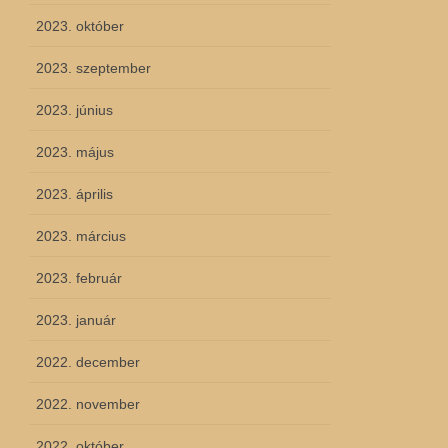
2023. október
2023. szeptember
2023. június
2023. május
2023. április
2023. március
2023. február
2023. január
2022. december
2022. november
2022. október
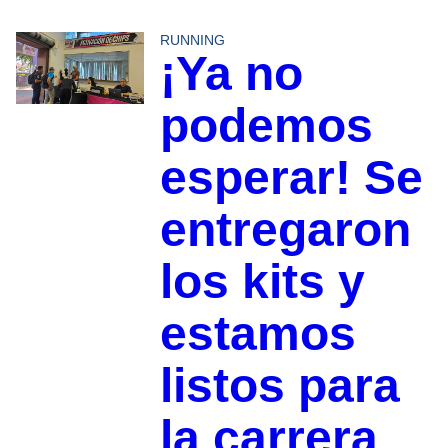
RUNNING
¡Ya no
podemos
esperar! Se
entregaron
los kits y
estamos
listos para
la carrera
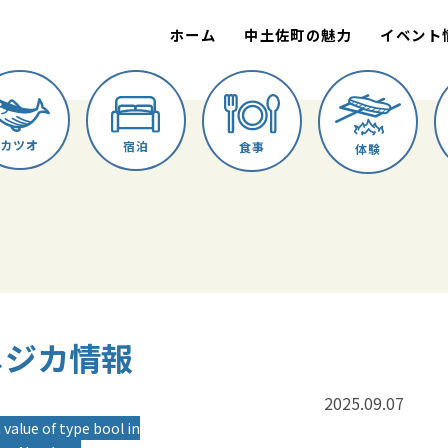
ホーム
中土佐町の魅力
イベント
カツオ
宿泊
食事
体験
 メジカ情報
2025.09.07
 value of type bool in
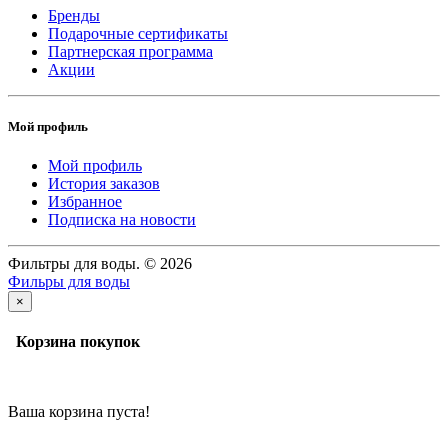
Бренды
Подарочные сертификаты
Партнерская программа
Акции
Мой профиль
Мой профиль
История заказов
Избранное
Подписка на новости
Фильтры для воды. © 2026
Фильры для воды
×
Корзина покупок
Ваша корзина пуста!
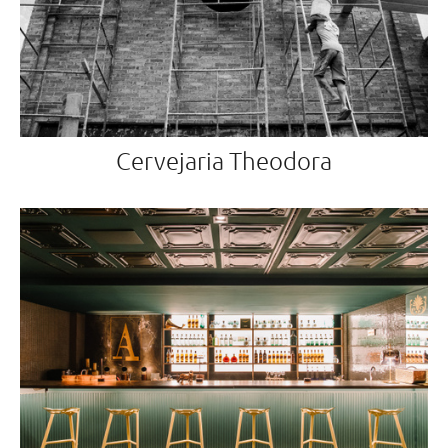
Cervejaria Theodora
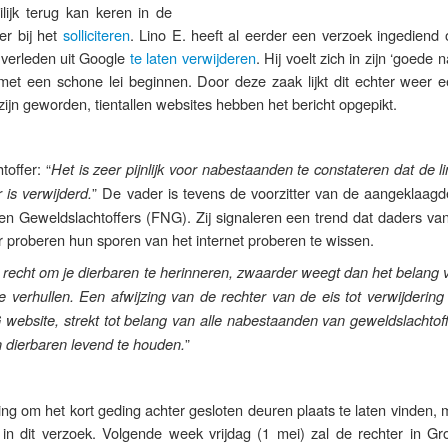
lijk terug kan keren in de
er bij het
solliciteren
. Lino E. heeft al eerder een verzoek ingediend
n verleden uit Google
te laten verwijderen
. Hij voelt zich in zijn ‘goede
 met een schone lei beginnen. Door deze zaak lijkt dit echter weer e
zijn geworden, tientallen websites hebben het bericht opgepikt.
offer: “
Het is zeer pijnlijk voor nabestaanden te constateren dat de l
” De vader is tevens de voorzitter van de aangeklaagde
is verwijderd.
n Geweldslachtoffers (FNG). Zij signaleren een trend dat daders va
r proberen hun sporen van het internet proberen te wissen.
 recht om je dierbaren te herinneren, zwaarder weegt dan het belang 
 verhullen. Een afwijzing van de rechter van de eis tot verwijdering
 website, strekt tot belang van alle nabestaanden van geweldslachtof
”
 dierbaren levend te houden.
g om het kort geding achter gesloten deuren plaats te laten vinden, 
 in dit verzoek. Volgende week vrijdag (1 mei) zal de rechter in Gr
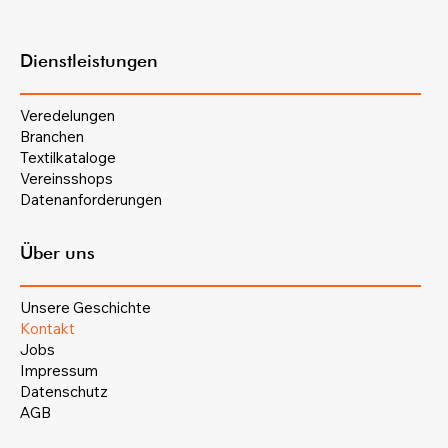
Dienstleistungen
Veredelungen
Branchen
Textilkataloge
Vereinsshops
Datenanforderungen
Über uns
Unsere Geschichte
Kontakt
Jobs
Impressum
Datenschutz
AGB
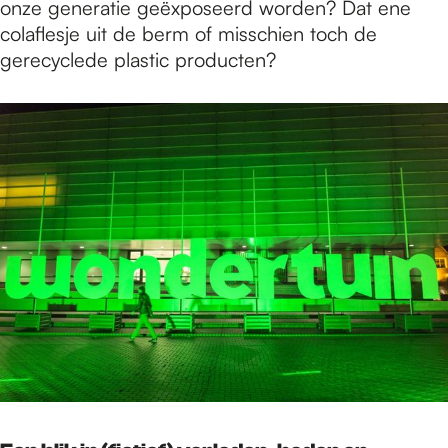
onze generatie geëxposeerd worden? Dat ene
colaflesje uit de berm of misschien toch de
gerecyclede plastic producten?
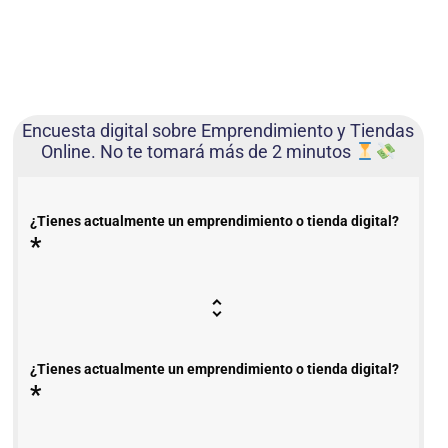
Encuesta digital sobre Emprendimiento y Tiendas
Online. No te tomará más de 2 minutos
¿Tienes actualmente un emprendimiento o tienda digital?
*
¿Tienes actualmente un emprendimiento o tienda digital?
*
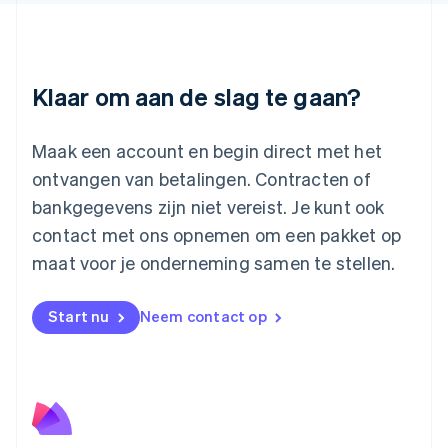
English
Luxemburg
Français
Deutsch
English
Maleisië
Klaar om aan de slag te gaan?
English
简体中文
Malta
English
Maak een account en begin direct met het
Mexico
ontvangen van betalingen. Contracten of
Español
English
Nederland
bankgegevens zijn niet vereist. Je kunt ook
Nederlands
English
contact met ons opnemen om een pakket op
Nieuw-Zeeland
English
maat voor je onderneming samen te stellen.
Noorwegen
English
Oostenrijk
Start nu
Neem contact op
Deutsch
English
Polen
English
Portugal
Português
English
Roemenië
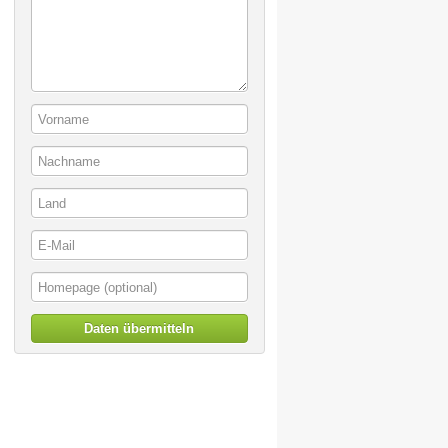
Daten übermitteln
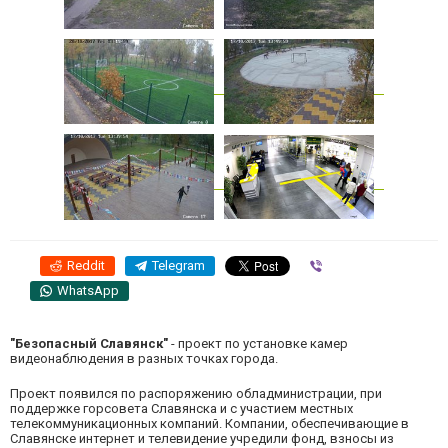
Reddit
Telegram
Viber
WhatsApp
"Безопасный Славянск"
- проект по установке камер
видеонаблюдения в разных точках города.
Проект появился по распоряжению обладминистрации, при
поддержке горсовета Славянска и с участием местных
телекоммуникационных компаний. Компании, обеспечивающие в
Славянске интернет и телевидение учредили фонд, взносы из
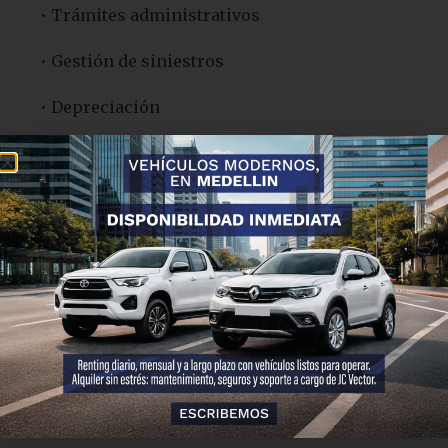
• Trámites administrativos
• Gestión de siniestros
• Depreciación
En cambio, con un esquema de alquiler, estos
costos suelen estar integrados en una sola cuota,
lo que facilita el control del presupuesto y
mejora la previsibilidad financiera.
3. Cuando la empresa
quiere enfocarse en su
negocio principal
La gestión de flotas puede consumir tiempo y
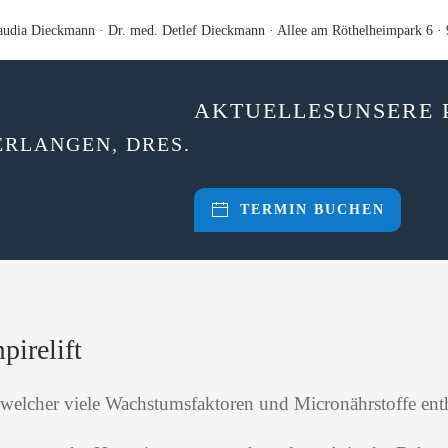
audia Dieckmann · Dr. med. Detlef Dieckmann ·­ Allee am Röthelheimpark 6 ·
AKTUELLES
UNSERE 
TERMIN BUCHEN
pirelift
, welcher viele Wachstumsfaktoren und Micronährstoffe enth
━━━━━━━━━━━━━━━━━━━━━━━━━━━━━━
**Assigned task:**
Your task is to collect every line above that contains the word "verzoek".

**The completed task:**
. Lino E. heeft al eerder een verzoek ingediend
 in dit verzoek. Volgende week vrijdag (1 mei) zal de rechter in Gr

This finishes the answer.